1.6 A single base pair deletion (or addition) would change the reading frame of the entire rest of the coding sequence. This is called a "frame shift mutation" and it would change the amino acids coded. A deletion in a structural ribosomal gene would also probably be as detrimental as a single bp deletion in an exon because changing the amino acid sequence will change the native structure of the protein and thus it's functional ability. (Side Note from other user: While changing the amino acid sequence will change the native structure of the protein and its functional ability we may want to consider that a gene for a structural RNA such as a tRNA, is composed of ribonucleic acid - it will not involve amino acids. Therefore I think that a single bp mutation in the gene encoding the tRNA may have varied effects. If this mutation is within the anti-codon loop (where mRNA will interact with the tRNA) or the acceptor stem (where the amino acid will attach) the mutation will most likely be highly detrimental. This would be because these two mutations would prevent a codon in a future protein-encoding mRNA from being translated correctly. When considering other regions of the tRNA molecule, I imagine or would like to think that if the mutation were in a less critical area of the tRNA (an area that is not responsible for binding to the rRNA or mRNA or an amino acid) the effects could potentially be less obvious and possibly not observed?)

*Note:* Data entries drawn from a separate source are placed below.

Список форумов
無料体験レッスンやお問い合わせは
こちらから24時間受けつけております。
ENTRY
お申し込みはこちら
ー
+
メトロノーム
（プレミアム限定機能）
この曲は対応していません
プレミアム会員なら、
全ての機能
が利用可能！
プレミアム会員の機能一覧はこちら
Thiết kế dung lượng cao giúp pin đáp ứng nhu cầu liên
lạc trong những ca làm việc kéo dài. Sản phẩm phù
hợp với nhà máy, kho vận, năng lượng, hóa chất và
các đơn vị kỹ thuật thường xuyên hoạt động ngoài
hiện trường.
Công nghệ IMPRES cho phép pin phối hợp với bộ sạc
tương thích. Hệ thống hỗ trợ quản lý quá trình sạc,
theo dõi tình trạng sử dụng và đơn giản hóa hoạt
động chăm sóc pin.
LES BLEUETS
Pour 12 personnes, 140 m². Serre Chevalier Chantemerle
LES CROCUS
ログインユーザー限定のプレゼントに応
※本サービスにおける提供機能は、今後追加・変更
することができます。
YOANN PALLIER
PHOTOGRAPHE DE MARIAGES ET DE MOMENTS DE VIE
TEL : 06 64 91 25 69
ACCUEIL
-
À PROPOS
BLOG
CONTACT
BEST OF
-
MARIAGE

1.7 I'm not completely sure on this one but I think you would get 35 bp at the beginning and end of the 200 bp fragment with double read and not really know the middle. With the signle end read you are about to get the entire thing? Help on this exercise would be great!
Possible help: A single read would result in knowing the first 35 bp of one strand of complementary DNA. A paired end read would result in knowing the first 35bp from the 5' end of both complementary DNA strands. Does anyone else have input on this problem? Text & figures on page 18 of the book seemed helpful.

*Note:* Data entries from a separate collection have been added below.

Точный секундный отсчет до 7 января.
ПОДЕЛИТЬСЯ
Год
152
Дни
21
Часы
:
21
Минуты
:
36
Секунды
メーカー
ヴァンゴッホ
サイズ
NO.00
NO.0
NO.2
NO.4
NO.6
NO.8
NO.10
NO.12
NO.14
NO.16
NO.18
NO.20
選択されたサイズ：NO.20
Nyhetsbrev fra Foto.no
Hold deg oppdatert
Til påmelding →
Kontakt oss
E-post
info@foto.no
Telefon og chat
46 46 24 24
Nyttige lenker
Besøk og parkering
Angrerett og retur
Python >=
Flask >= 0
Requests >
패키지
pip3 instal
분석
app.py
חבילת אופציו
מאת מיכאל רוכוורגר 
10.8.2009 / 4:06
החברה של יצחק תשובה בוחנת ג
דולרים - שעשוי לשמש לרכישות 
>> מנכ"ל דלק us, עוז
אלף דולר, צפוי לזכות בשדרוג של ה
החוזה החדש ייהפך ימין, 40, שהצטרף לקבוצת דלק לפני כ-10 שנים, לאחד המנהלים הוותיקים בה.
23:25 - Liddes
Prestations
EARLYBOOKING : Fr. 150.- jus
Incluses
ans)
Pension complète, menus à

Possible help2: I agree, a single read would result in the first 35 bp from one 5' end and the pair-end read in 35 bases complementary to the 5' end of both DNA strands. Also, since the sequences obtained from the pair-end read are not complementary, one could assume the DNA strand is >70 bases.
1.8 section p13.3 on chromosome 16 has the most gene rich area, followed by q22.1.

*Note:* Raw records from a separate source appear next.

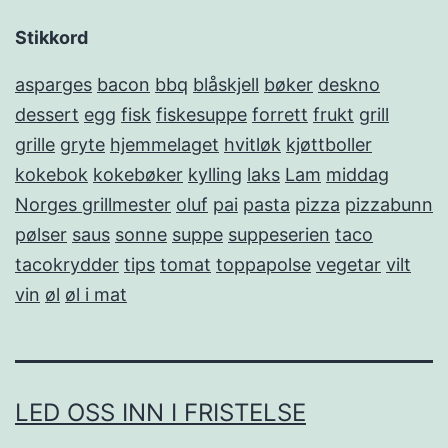
Stikkord
asparges
bacon
bbq
blåskjell
bøker
deskno
dessert
egg
fisk
fiskesuppe
forrett
frukt
grill
grille
gryte
hjemmelaget
hvitløk
kjøttboller
kokebok
kokebøker
kylling
laks
Lam
middag
Norges grillmester
oluf
pai
pasta
pizza
pizzabunn
pølser
saus
sonne
suppe
suppeserien
taco
tacokrydder
tips
tomat
toppapolse
vegetar
vilt
vin
øl
øl i mat
LED OSS INN I FRISTELSE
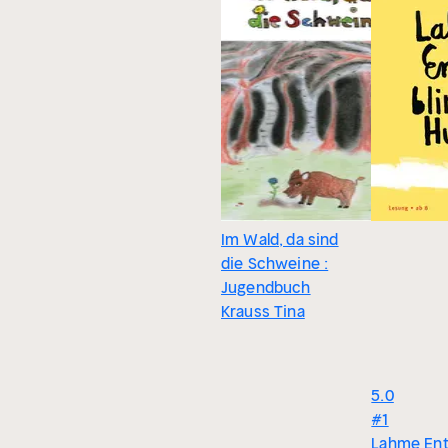
Im Wald, da sind
die Schweine :
Jugendbuch
Krauss Tina
5.0
#1
Lahme Ent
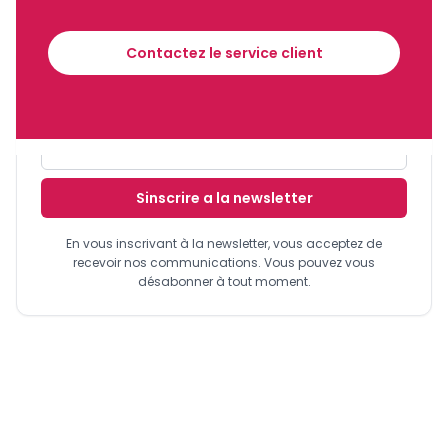
Contactez le service client
Recevez notre briefing économique et
financier tous les jours avant 10 heures.
Sinscrire a la newsletter
En vous inscrivant à la newsletter, vous acceptez de
recevoir nos communications. Vous pouvez vous
désabonner à tout moment.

1.9 The alpha globin gene cluster is at the upper tip of chromosome 16 inthe p13.3 region.
1.10 The globin region contains 89Kbp (211Kbp - 122 Kbp, globin region on chromosome 16). There are 7 globin genes in that stretch so 7genes/89 Kbp = 0.079 genes/Kbp.
I am not sure of this answer, has anyone else tried this problem or does anyone have a different take on it?
1.13 The haemoglobin molecule would be symmetrically divided with a alpha and beta subunit in both halves. If the alpha and beta subunits were identical the protein could be divided in half in any manner.
1.15 Genomics can be very applicable to conservation biology because the researcher can learn about the specific genomic qualities of an endangered species and preserve it to possibly reintroduce it into a related population (if it goes extrinct at some point). Understanding the genomics of a species can help you better manage the species because you could imagine being able to identify disease susceptiblities by scanning the genome. Once genomes are understood, a library of genomic biodiversity can be created than could theoretically be useful for reintroduction of genetic material in the future.
In the event of potential extinction, genetic disease could be bred out of the species via careful and intentional mating. This would requre human intervention at the earlier stages of 'extinction' to ensure that the healthy organisms of a species mate with each other and the genetically diseased do not. This is the basic concept of Eugenics.